THIS COLUMN appears weekly not only in newsprint but also on the World Wide Web. Yet if you hunt for it with one of the popular Web-wide search engines like Altavista, Infoseek or Hotbot, you will probably never find it.
So-called web crawlers and their search engines are indispensable tools that help users sift diamonds from the rough. The engines can deliver so much information that they may seem infallible and complete.
But when a search fails to turn up information that you know has existed on the Web for months, or sends you to a nonexistent page or one that lacks the information you were hunting for, you sense something is amiss. Despite one product's claims that it ++ "was the first search engine to index and search the entire World Wide Web," it is impossible to sniff out every last nook and cranny.
The reason lies in Web crawlers' very nature. They typically begin at a known page and follow links from it to others, downloading pages and indexing them as they go. That strategy means that if no reference to a document exists in the outside world, the Web crawler will never find it.
John, June and Jake may have wonderful Web pages linked only to one another, but though their friends may see the sites by typing addresses, no crawler will ever reach Jayville until another site cites it. To address that problem, search engines prominently offer a form for submitting new addresses, but site developers do not always send out birth announcements.
Other omissions can be rectified only with difficulty, if at all. Most search engines skip sites that demand a password for entrance, even those like the New York Times on the Web that offer passwords free of charge. Internal search tools are usually available, some better than others, but you cannot hunt for information until you get past the password. Some sites lack links to archival pages and make them accessible only through a local search engine. Web crawlers cannot see them.
Web sites can use something called the Robots Exclusion Protocol to tell Web crawlers what to skip. For example, pages that are updated frequently are poor candidates for inclusion in indexes; by the time the index is created, the content it points to has long since disappeared or moved. Unsophisticated Webmasters may not know about the protocol and let crawlers index pages changed daily, weekly or even monthly, thus guaranteeing frustration when users arrive at pages lacking what they expected to find.
If you believe that the Web is the repository of all human knowledge, an unusual new site called AT1 (www.at1.com) will demonstrate otherwise. It offers free searches into what it calls "the invisible Web," which typical Web crawlers do not reach. Much of this information is not on the Web at all, but tucked away on CD-ROMs or in proprietary databases that charge as much as $300 an hour, plus annual service fees, so venturing past the result screens can cost real money. But there is also free material from a variety of sources and an extensive index of material from America Online. The ability to search an index of indexes that Web crawlers miss is a concept that deserves to catch on.
Meanwhile, search services are adding useful options to the information they do find.

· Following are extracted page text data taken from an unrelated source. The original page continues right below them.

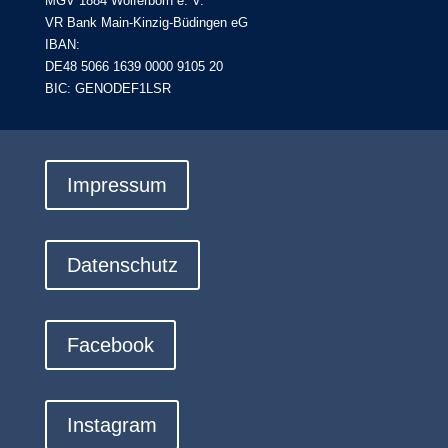
MGV 1884 Wolferborn e. V.
VR Bank Main-Kinzig-Büdingen eG
IBAN:
DE48 5066 1639 0000 9105 20
BIC: GENODEF1LSR
Impressum
Datenschutz
Facebook
Instagram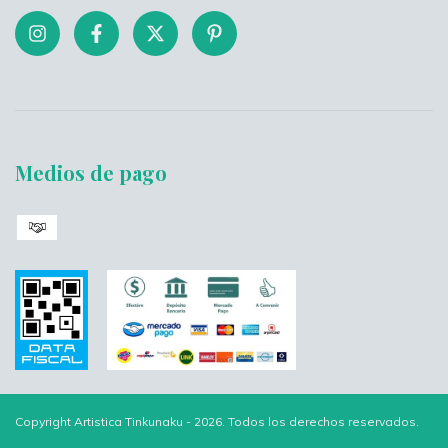
Medios de pago
Copyright Artistica Tinkunaku - 2026. Todos los derechos reservados.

Altavista is introducing Livetopics, an enhancement that analyzes the information from a particular search and generates categories and related words to help users home in on the data they seek. Though the pre-release version's interface displays rough edges, the idea seems attractive as a computer-generated supplement to the category lists compiled at sites like Yahoo.
And the recent arrival of Excite's Newstracker (at nt.excite.com) means you can search recent editions of 300 Web-based publications, including many online versions of newspapers and magazines. This crawler cleverly peeks into password-protected sites, but it is up to you to register and, if necessary, pay for access to those sites if you want the full text of articles the program finds. The time lag for indexing means up-to-the-minute news can be missing, and material disappears after about a week, but Newstracker looks like a useful tool. However, it could not find last week's edition of this column. Why not? Search me!
Pub Date: 2/17/97